◆ SUPPLIED TEXT:

........

Since all operator on local keyed streams are performed locally, these operators must be chained with their inputs. So we disabled some transform APIs, they are connect / join / intervalJoin / coGroup. Like ForwardPartitioner, we will check the parallelism of upstream and downstream nodes of LocalKeyGroupStreamPartitioners when generating stream graphs. Exceptions will be thrown if their parallelism are not equal.

When generating job graphs, the operators will be chained with the inputs if the partitioner is typed LocalKeyGroupStreamPartitioner.

Besides the selector and the serializer for keys, the scope for key partitioning will also be written in the operator’s configuration. The scope can help the operator know it is performed in a keyed stream or a local keyed stream.

........

◆ DATA SECTION:
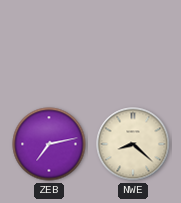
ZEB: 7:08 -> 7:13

........

◆ STATED GOAL:
Using the text on local keyed streams, answer these questions:
(a) Which transform APIs were disabled?
(b) What happens when the parallelism of the upstream and downstream nodes of LocalKeyGroupStreamPartitioners is not equal?
(c) Besides the selector and the serializer for keys, what is written in the operator's configuration?
The material bears no relation to the text on local keyed streams.

◆ FULL ANSWER:
(a) connect, join, intervalJoin and coGroup.
(b) Exceptions are thrown.
(c) The scope for key partitioning.